Task requirements ▸
Reproduce every entry exactly.

___ Recorded information

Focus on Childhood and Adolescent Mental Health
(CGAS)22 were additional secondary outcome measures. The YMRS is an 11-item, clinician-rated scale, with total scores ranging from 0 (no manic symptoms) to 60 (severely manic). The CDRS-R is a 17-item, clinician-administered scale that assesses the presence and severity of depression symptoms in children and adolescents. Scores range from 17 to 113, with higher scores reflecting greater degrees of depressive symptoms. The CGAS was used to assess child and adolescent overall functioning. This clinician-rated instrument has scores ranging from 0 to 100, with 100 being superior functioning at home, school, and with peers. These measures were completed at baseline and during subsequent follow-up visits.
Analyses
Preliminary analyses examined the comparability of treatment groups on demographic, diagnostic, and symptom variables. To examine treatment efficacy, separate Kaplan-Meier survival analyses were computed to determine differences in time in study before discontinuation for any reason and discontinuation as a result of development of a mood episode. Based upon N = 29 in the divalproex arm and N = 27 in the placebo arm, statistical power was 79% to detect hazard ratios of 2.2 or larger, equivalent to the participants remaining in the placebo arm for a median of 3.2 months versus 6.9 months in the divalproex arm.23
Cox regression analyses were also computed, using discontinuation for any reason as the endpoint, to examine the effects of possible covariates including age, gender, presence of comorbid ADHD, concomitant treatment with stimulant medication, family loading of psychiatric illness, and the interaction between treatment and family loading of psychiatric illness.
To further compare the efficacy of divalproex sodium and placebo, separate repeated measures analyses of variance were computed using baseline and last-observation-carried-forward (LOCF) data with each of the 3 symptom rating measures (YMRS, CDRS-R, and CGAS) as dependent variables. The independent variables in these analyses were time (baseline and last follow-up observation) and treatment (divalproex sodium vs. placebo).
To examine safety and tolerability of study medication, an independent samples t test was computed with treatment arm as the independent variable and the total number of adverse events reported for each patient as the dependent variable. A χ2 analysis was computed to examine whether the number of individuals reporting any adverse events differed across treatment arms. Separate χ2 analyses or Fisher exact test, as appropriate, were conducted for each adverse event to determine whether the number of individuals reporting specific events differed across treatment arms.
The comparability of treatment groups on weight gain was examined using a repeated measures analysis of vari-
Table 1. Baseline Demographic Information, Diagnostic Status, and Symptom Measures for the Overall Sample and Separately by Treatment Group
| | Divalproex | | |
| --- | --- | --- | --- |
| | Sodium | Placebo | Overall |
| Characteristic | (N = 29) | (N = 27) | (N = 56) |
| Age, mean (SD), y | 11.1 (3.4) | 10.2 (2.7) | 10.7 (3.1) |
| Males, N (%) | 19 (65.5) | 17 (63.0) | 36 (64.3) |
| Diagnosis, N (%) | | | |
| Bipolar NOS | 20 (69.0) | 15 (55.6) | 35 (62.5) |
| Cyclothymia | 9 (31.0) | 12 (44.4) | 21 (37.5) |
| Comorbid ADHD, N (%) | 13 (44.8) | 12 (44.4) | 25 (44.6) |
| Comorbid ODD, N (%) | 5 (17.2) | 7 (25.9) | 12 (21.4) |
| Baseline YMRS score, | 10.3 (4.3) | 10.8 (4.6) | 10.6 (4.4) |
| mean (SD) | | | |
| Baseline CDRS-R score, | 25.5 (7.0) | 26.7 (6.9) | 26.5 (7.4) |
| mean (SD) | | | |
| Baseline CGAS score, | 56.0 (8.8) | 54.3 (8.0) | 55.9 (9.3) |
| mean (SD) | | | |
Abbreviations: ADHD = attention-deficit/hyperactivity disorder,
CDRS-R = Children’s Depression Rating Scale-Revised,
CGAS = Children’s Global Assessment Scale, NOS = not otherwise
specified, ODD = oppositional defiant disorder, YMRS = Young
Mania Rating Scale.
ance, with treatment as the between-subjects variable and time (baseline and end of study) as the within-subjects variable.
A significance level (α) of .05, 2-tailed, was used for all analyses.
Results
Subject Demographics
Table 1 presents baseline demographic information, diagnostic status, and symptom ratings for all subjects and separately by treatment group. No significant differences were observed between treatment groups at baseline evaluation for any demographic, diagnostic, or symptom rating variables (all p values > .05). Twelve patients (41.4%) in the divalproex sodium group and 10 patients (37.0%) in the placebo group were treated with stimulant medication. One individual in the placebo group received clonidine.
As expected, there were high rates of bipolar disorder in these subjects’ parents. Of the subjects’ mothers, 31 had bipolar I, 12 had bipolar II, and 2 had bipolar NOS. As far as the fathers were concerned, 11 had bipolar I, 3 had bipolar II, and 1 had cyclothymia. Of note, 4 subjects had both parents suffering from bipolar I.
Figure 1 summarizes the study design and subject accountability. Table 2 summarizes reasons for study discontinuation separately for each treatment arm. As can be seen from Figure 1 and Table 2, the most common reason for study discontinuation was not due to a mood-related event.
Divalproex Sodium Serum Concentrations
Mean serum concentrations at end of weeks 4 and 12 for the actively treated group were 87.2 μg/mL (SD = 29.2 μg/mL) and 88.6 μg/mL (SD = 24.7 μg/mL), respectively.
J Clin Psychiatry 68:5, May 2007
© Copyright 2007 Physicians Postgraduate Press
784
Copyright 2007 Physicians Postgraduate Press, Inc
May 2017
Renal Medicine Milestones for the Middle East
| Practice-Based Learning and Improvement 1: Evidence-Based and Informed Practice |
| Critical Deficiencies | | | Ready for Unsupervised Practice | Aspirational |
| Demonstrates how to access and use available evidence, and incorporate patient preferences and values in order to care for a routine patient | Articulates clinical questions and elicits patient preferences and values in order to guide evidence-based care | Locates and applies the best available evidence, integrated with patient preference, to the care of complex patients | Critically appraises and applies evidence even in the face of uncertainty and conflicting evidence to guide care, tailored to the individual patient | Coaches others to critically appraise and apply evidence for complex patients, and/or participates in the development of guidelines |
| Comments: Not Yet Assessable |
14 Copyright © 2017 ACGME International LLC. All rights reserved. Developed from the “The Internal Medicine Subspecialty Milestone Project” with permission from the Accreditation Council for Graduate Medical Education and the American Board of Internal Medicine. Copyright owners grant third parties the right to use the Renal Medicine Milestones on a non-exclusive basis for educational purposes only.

______

Response to the exercise ▸
Focus on Childhood and Adolescent Mental Health
(CGAS)22 were additional secondary outcome measures. The YMRS is an 11-item, clinician-rated scale, with total scores ranging from 0 (no manic symptoms) to 60 (severely manic). The CDRS-R is a 17-item, clinician-administered scale that assesses the presence and severity of depression symptoms in children and adolescents. Scores range from 17 to 113, with higher scores reflecting greater degrees of depressive symptoms. The CGAS was used to assess child and adolescent overall functioning. This clinician-rated instrument has scores ranging from 0 to 100, with 100 being superior functioning at home, school, and with peers. These measures were completed at baseline and during subsequent follow-up visits.
Analyses
Preliminary analyses examined the comparability of treatment groups on demographic, diagnostic, and symptom variables. To examine treatment efficacy, separate Kaplan-Meier survival analyses were computed to determine differences in time in study before discontinuation for any reason and discontinuation as a result of development of a mood episode. Based upon N = 29 in the divalproex arm and N = 27 in the placebo arm, statistical power was 79% to detect hazard ratios of 2.2 or larger, equivalent to the participants remaining in the placebo arm for a median of 3.2 months versus 6.9 months in the divalproex arm.23
Cox regression analyses were also computed, using discontinuation for any reason as the endpoint, to examine the effects of possible covariates including age, gender, presence of comorbid ADHD, concomitant treatment with stimulant medication, family loading of psychiatric illness, and the interaction between treatment and family loading of psychiatric illness.
To further compare the efficacy of divalproex sodium and placebo, separate repeated measures analyses of variance were computed using baseline and last-observation-carried-forward (LOCF) data with each of the 3 symptom rating measures (YMRS, CDRS-R, and CGAS) as dependent variables. The independent variables in these analyses were time (baseline and last follow-up observation) and treatment (divalproex sodium vs. placebo).
To examine safety and tolerability of study medication, an independent samples t test was computed with treatment arm as the independent variable and the total number of adverse events reported for each patient as the dependent variable. A χ2 analysis was computed to examine whether the number of individuals reporting any adverse events differed across treatment arms. Separate χ2 analyses or Fisher exact test, as appropriate, were conducted for each adverse event to determine whether the number of individuals reporting specific events differed across treatment arms.
The comparability of treatment groups on weight gain was examined using a repeated measures analysis of vari-
Table 1. Baseline Demographic Information, Diagnostic Status, and Symptom Measures for the Overall Sample and Separately by Treatment Group
| | Divalproex | | |
| --- | --- | --- | --- |
| | Sodium | Placebo | Overall |
| Characteristic | (N = 29) | (N = 27) | (N = 56) |
| Age, mean (SD), y | 11.1 (3.4) | 10.2 (2.7) | 10.7 (3.1) |
| Males, N (%) | 19 (65.5) | 17 (63.0) | 36 (64.3) |
| Diagnosis, N (%) | | | |
| Bipolar NOS | 20 (69.0) | 15 (55.6) | 35 (62.5) |
| Cyclothymia | 9 (31.0) | 12 (44.4) | 21 (37.5) |
| Comorbid ADHD, N (%) | 13 (44.8) | 12 (44.4) | 25 (44.6) |
| Comorbid ODD, N (%) | 5 (17.2) | 7 (25.9) | 12 (21.4) |
| Baseline YMRS score, | 10.3 (4.3) | 10.8 (4.6) | 10.6 (4.4) |
| mean (SD) | | | |
| Baseline CDRS-R score, | 25.5 (7.0) | 26.7 (6.9) | 26.5 (7.4) |
| mean (SD) | | | |
| Baseline CGAS score, | 56.0 (8.8) | 54.3 (8.0) | 55.9 (9.3) |
| mean (SD) | | | |
Abbreviations: ADHD = attention-deficit/hyperactivity disorder,
CDRS-R = Children’s Depression Rating Scale-Revised,
CGAS = Children’s Global Assessment Scale, NOS = not otherwise
specified, ODD = oppositional defiant disorder, YMRS = Young
Mania Rating Scale.
ance, with treatment as the between-subjects variable and time (baseline and end of study) as the within-subjects variable.
A significance level (α) of .05, 2-tailed, was used for all analyses.
Results
Subject Demographics
Table 1 presents baseline demographic information, diagnostic status, and symptom ratings for all subjects and separately by treatment group. No significant differences were observed between treatment groups at baseline evaluation for any demographic, diagnostic, or symptom rating variables (all p values > .05). Twelve patients (41.4%) in the divalproex sodium group and 10 patients (37.0%) in the placebo group were treated with stimulant medication. One individual in the placebo group received clonidine.
As expected, there were high rates of bipolar disorder in these subjects’ parents. Of the subjects’ mothers, 31 had bipolar I, 12 had bipolar II, and 2 had bipolar NOS. As far as the fathers were concerned, 11 had bipolar I, 3 had bipolar II, and 1 had cyclothymia. Of note, 4 subjects had both parents suffering from bipolar I.
Figure 1 summarizes the study design and subject accountability. Table 2 summarizes reasons for study discontinuation separately for each treatment arm. As can be seen from Figure 1 and Table 2, the most common reason for study discontinuation was not due to a mood-related event.
Divalproex Sodium Serum Concentrations
Mean serum concentrations at end of weeks 4 and 12 for the actively treated group were 87.2 μg/mL (SD = 29.2 μg/mL) and 88.6 μg/mL (SD = 24.7 μg/mL), respectively.
J Clin Psychiatry 68:5, May 2007
© Copyright 2007 Physicians Postgraduate Press
784
Copyright 2007 Physicians Postgraduate Press, Inc
May 2017
Renal Medicine Milestones for the Middle East
| Practice-Based Learning and Improvement 1: Evidence-Based and Informed Practice |
| Critical Deficiencies | | | Ready for Unsupervised Practice | Aspirational |
| Demonstrates how to access and use available evidence, and incorporate patient preferences and values in order to care for a routine patient | Articulates clinical questions and elicits patient preferences and values in order to guide evidence-based care | Locates and applies the best available evidence, integrated with patient preference, to the care of complex patients | Critically appraises and applies evidence even in the face of uncertainty and conflicting evidence to guide care, tailored to the individual patient | Coaches others to critically appraise and apply evidence for complex patients, and/or participates in the development of guidelines |
| Comments: Not Yet Assessable |
14 Copyright © 2017 ACGME International LLC. All rights reserved. Developed from the “The Internal Medicine Subspecialty Milestone Project” with permission from the Accreditation Council for Graduate Medical Education and the American Board of Internal Medicine. Copyright owners grant third parties the right to use the Renal Medicine Milestones on a non-exclusive basis for educational purposes only.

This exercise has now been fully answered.